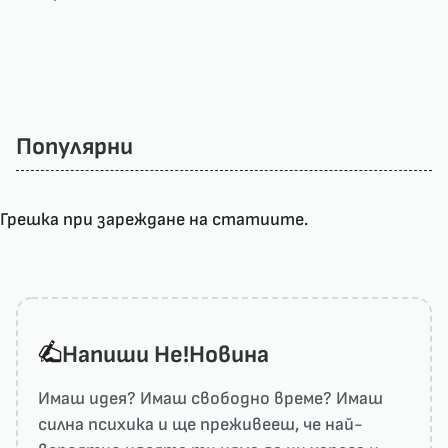
Популярни
Грешка при зареждане на статиите.
Напиши He!Новина
Имаш идея? Имаш свободно време? Имаш
силна психика и ще преживееш, че най-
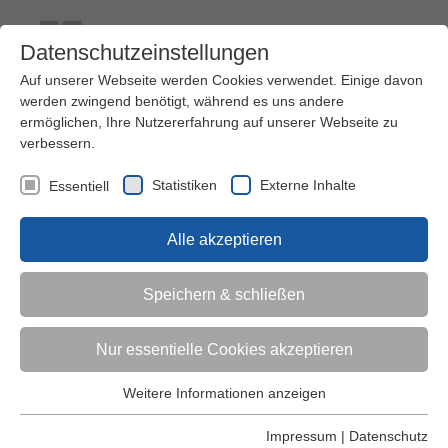
Datenschutzeinstellungen
Auf unserer Webseite werden Cookies verwendet. Einige davon
werden zwingend benötigt, während es uns andere
ermöglichen, Ihre Nutzererfahrung auf unserer Webseite zu
verbessern.
Kontakt
Ihre Meinung ist uns wichtig!
Kursprogramm
Statistiken
Externe Inhalte
Essentiell
Menü
Alle akzeptieren
Kinder (0-6)
Speichern & schließen
Grundschulkinder
Nur essentielle Cookies akzeptieren
Jugendliche
Weitere Informationen anzeigen
Essentiell
Essentielle Cookies werden für grundlegende Funktionen der
Impressum
|
Datenschutz
Erwachsene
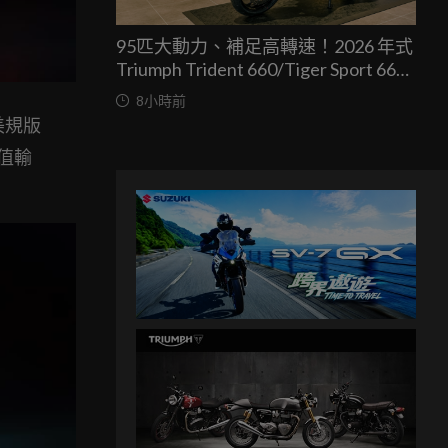
95匹大動力、補足高轉速！2026 年式
Triumph Trident 660/Tiger Sport 660
兩車均一價 39.9 萬台灣發表
8小時前
。美規版
峰值輸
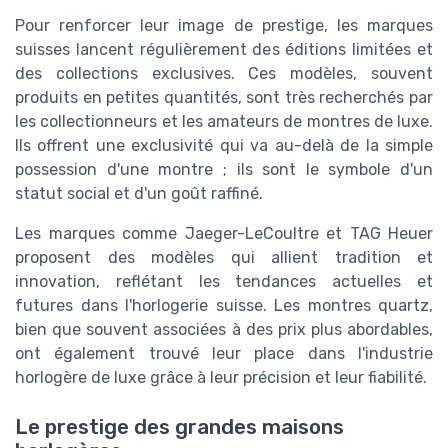
Pour renforcer leur image de prestige, les marques
suisses lancent régulièrement des éditions limitées et
des collections exclusives. Ces modèles, souvent
produits en petites quantités, sont très recherchés par
les collectionneurs et les amateurs de montres de luxe.
Ils offrent une exclusivité qui va au-delà de la simple
possession d'une montre ; ils sont le symbole d'un
statut social et d'un goût raffiné.
Les marques comme Jaeger-LeCoultre et TAG Heuer
proposent des modèles qui allient tradition et
innovation, reflétant les tendances actuelles et
futures dans l'horlogerie suisse. Les montres quartz,
bien que souvent associées à des prix plus abordables,
ont également trouvé leur place dans l'industrie
horlogère de luxe grâce à leur précision et leur fiabilité.
Le prestige des grandes maisons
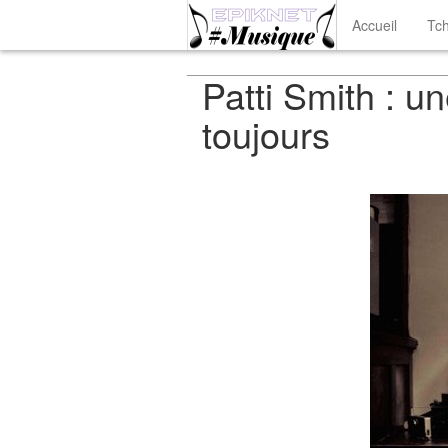
Accueil
Tch
Patti Smith : une
toujours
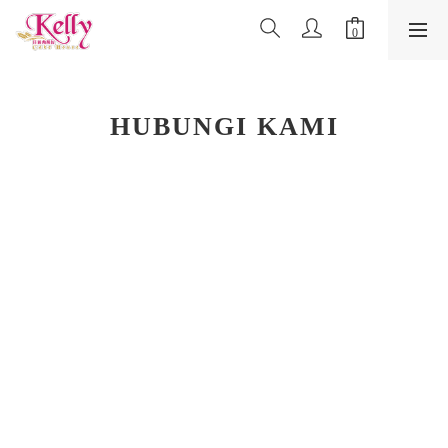
HUBUNGI KAMI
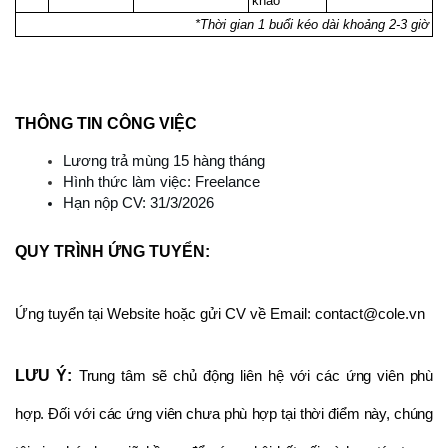
khảo
*Thời gian 1 buổi kéo dài khoảng 2-3 giờ
THÔNG TIN CÔNG VIỆC
Lương trả mùng 15 hàng tháng
Hình thức làm việc: Freelance
Hạn nộp CV: 31/3/2026
QUY TRÌNH ỨNG TUYỂN: 
Ứng tuyển tại Website hoặc gửi CV về Email: contact@cole.vn
LƯU Ý:
Trung tâm sẽ chủ động liên hệ với các ứng viên phù
hợp. Đối với các ứng viên chưa phù hợp tại thời điểm này, chúng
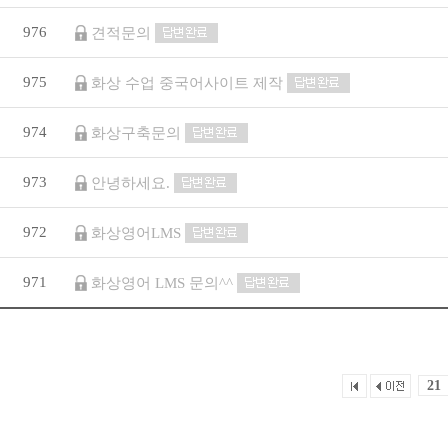
976
견적문의
975
화상 수업 중국어사이트 제작
974
화상구축문의
973
안녕하세요.
972
화상영어LMS
971
화상영어 LMS 문의^^
21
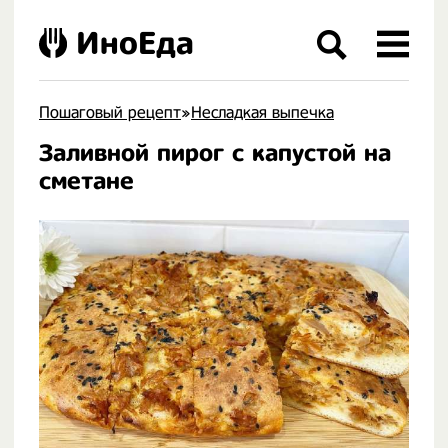
ИноЕда
Пошаговый рецепт
»
Несладкая выпечка
Заливной пирог с капустой на
.
сметане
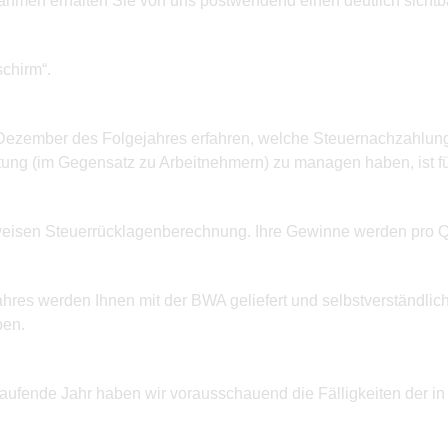
ntnahmen erhalten Sie von uns postwendend einen deutlich sich
schirm“.
m Dezember des Folgejahres erfahren, welche Steuernachzahlunge
tung (im Gegensatz zu Arbeitnehmern) zu managen haben, ist für
sweisen Steuerrücklagenberechnung. Ihre Gewinne werden pro Qu
res werden Ihnen mit der BWA geliefert und selbstverständlich
ben.
aufende Jahr haben wir vorausschauend die Fälligkeiten der in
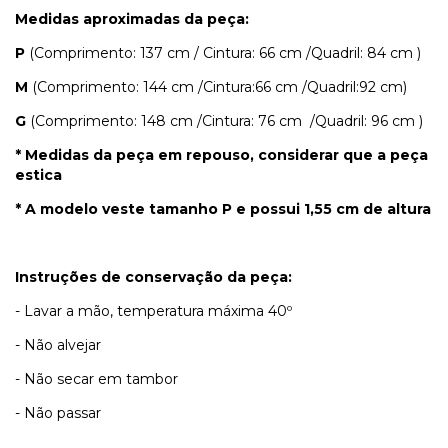
Medidas aproximadas da peça:
P
(Comprimento: 137 cm / Cintura: 66 cm /Quadril: 84 cm )
M
(Comprimento: 144 cm /Cintura:66 cm /Quadril:92 cm)
G
(Comprimento: 148 cm /Cintura: 76 cm /Quadril: 96 cm )
* Medidas da peça em repouso, considerar que a peça
estica
* A modelo veste tamanho P e possui 1,55 cm de altura
Instruções de conservação da peça:
- Lavar a mão, temperatura máxima 40º
- Não alvejar
- Não secar em tambor
- Não passar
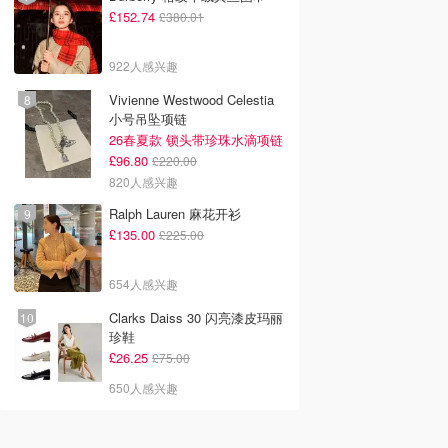
£152.74
£380.01
922人感兴趣
Vivienne Westwood Celestia
小号吊坠项链
26春夏款 锁头带珍珠水滴项链
£96.80
£220.00
820人感兴趣
Ralph Lauren 麻花开衫
£135.00
£225.00
654人感兴趣
Clarks Daiss 30 闪亮漆皮玛丽
珍鞋
£26.25
£75.00
650人感兴趣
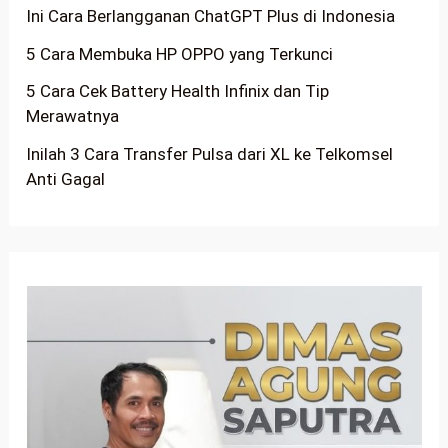
Ini Cara Berlangganan ChatGPT Plus di Indonesia
5 Cara Membuka HP OPPO yang Terkunci
5 Cara Cek Battery Health Infinix dan Tip
Merawatnya
Inilah 3 Cara Transfer Pulsa dari XL ke Telkomsel
Anti Gagal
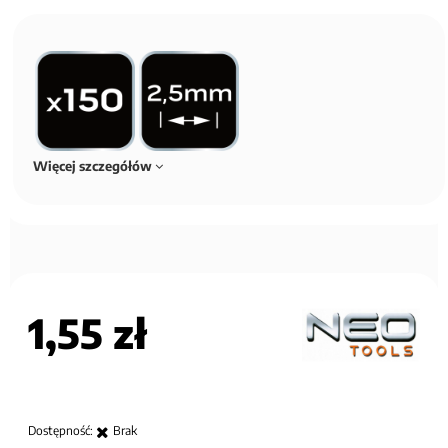
Więcej szczegółów
1,55 zł
Dostępność:
Brak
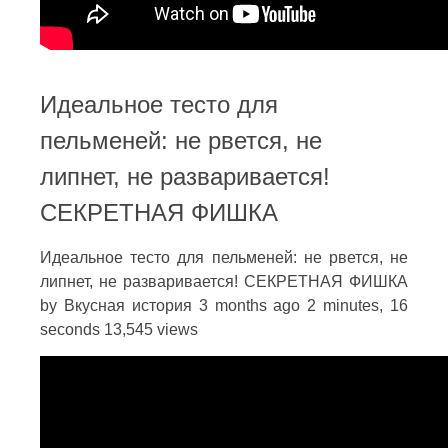
Идеальное тесто для
пельменей: не рвется, не
липнет, не разваривается!
СЕКРЕТНАЯ ФИШКА
Идеальное тесто для пельменей: не рвется, не
липнет, не разваривается! СЕКРЕТНАЯ ФИШКА
by Вкусная история 3 months ago 2 minutes, 16
seconds 13,545 views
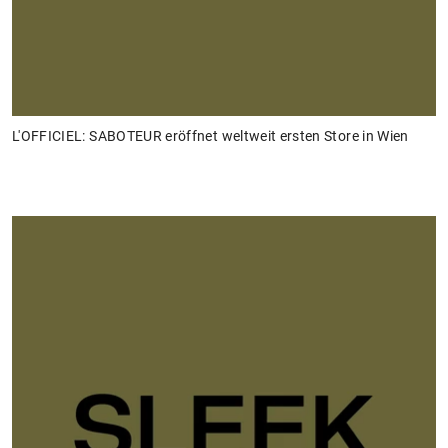
L'OFFICIEL: SABOTEUR eröffnet weltweit ersten Store in Wien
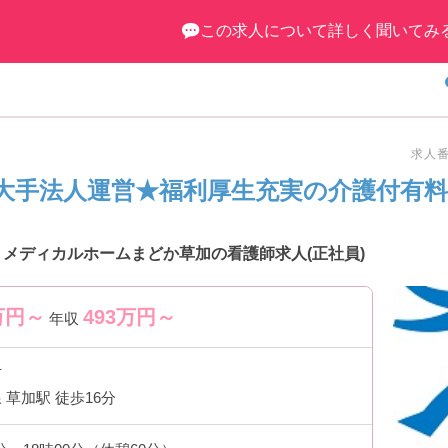
ださいませ♪
この求人について詳しく聞いてみ
求人番号
大手法人運営★福利厚生充実の介護付有
 メディカルホームまどか草加の看護師求人(正社員)
万円～
493
万円～
年収
市
 草加駅 徒歩16分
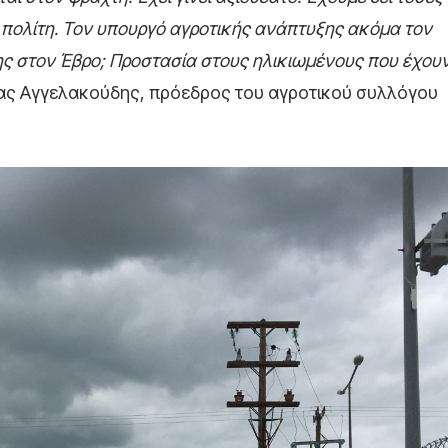
πολίτη. Τον υπουργό αγροτικής ανάπτυξης ακόμα τον
της στον Έβρο; Προστασία στους ηλικιωμένους που έχου
ίας Αγγελακούδης, πρόεδρος του αγροτικού συλλόγου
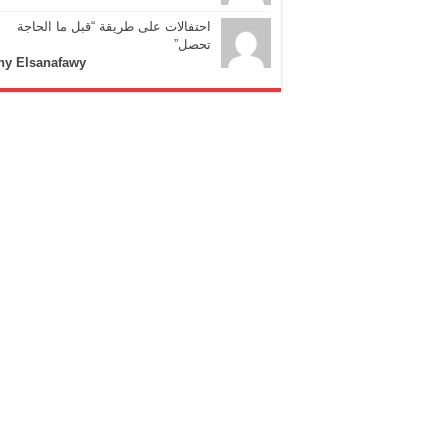
احتفالات على طريقة “قبل ما الحاجة
تحصل”
ny Elsanafawy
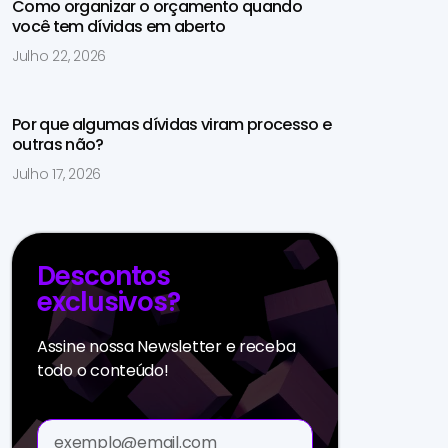
Como organizar o orçamento quando
você tem dívidas em aberto
Julho 22, 2026
Por que algumas dívidas viram processo e
outras não?
Julho 17, 2026
Descontos
exclusivos?
Assine nossa Newsletter e receba
todo o conteúdo!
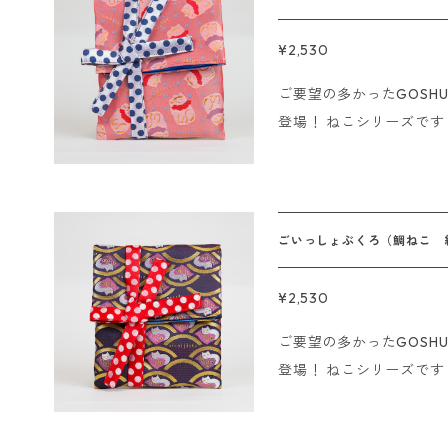
態で） ------------------- 即日発送の〆切について ■クレジッ
ト、代金引換の場合 15
¥2,530
させていただきます。 ■銀行振込、コンビニ決済の場合 ご注文
ご要望の多かったGOSH
後、15時までにご入金
登場！ ねこシリーズです！ 折り畳んで付属のリボンで結べ
日に発送させていただきます。 ※海外発送は行って
リボンをぐるっとまわし
※Sorry. We do not ship
GOSHUINノートとご
入れられます！ 中に物を入れてギフト用の袋のようにも使えま
す。 素材：ポリエステル サイズ：幅16cm、高さ28cm（広げた状
ごいっしょぶくろ（鯛ねこ 
態で） ------------------- 即日発送の〆切について ■クレジッ
ト、代金引換の場合 15
¥2,530
させていただきます。 ■銀行振込、コンビニ決済の場合 ご注文
ご要望の多かったGOSH
後、15時までにご入金
登場！ ねこシリーズです！ 折り畳んで付属のリボンで結べ
日に発送させていただきます。 ※海外発送は行って
リボンをぐるっとまわし
※Sorry. We do not ship
GOSHUINノートとご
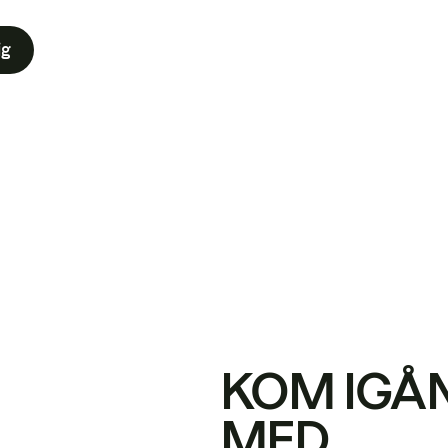
ig
KOM IGÅ
MED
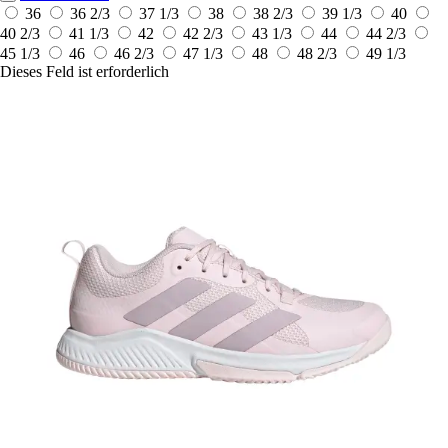
36
36 2/3
37 1/3
38
38 2/3
39 1/3
40
40 2/3
41 1/3
42
42 2/3
43 1/3
44
44 2/3
45 1/3
46
46 2/3
47 1/3
48
48 2/3
49 1/3
Dieses Feld ist erforderlich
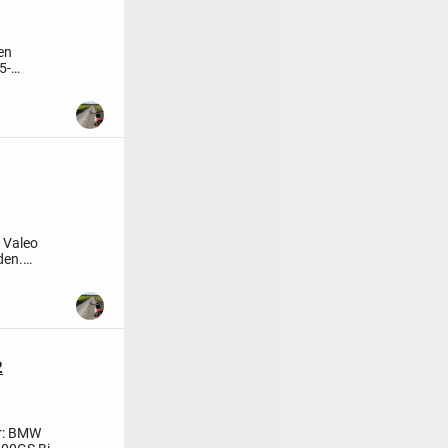
en
5
-
6RA...
l Valeo
den.
2
r:
BMW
_ _ _ _
TASK OBJECTIVE:
Reproduce the data above line for line, from its first line through the line containing "Grundschulkinder", both ends included, with the pictures omitted and nothing more.

RESULT FOR THIS EXERCISE:
Популярни
Грешка при зареждане на статиите.
Напиши He!Новина
Имаш идея? Имаш свободно време? Имаш
силна психика и ще преживееш, че най-
Datenschutzeinstellungen
Auf unserer Webseite werden Cookies verwendet. Einige davon
werden zwingend benötigt, während es uns andere
ermöglichen, Ihre Nutzererfahrung auf unserer Webseite zu
verbessern.
Kontakt
Ihre Meinung ist uns wichtig!
Kursprogramm
Statistiken
Externe Inhalte
Essentiell
Menü
Alle akzeptieren
Kinder (0-6)
Speichern & schließen
Grundschulkinder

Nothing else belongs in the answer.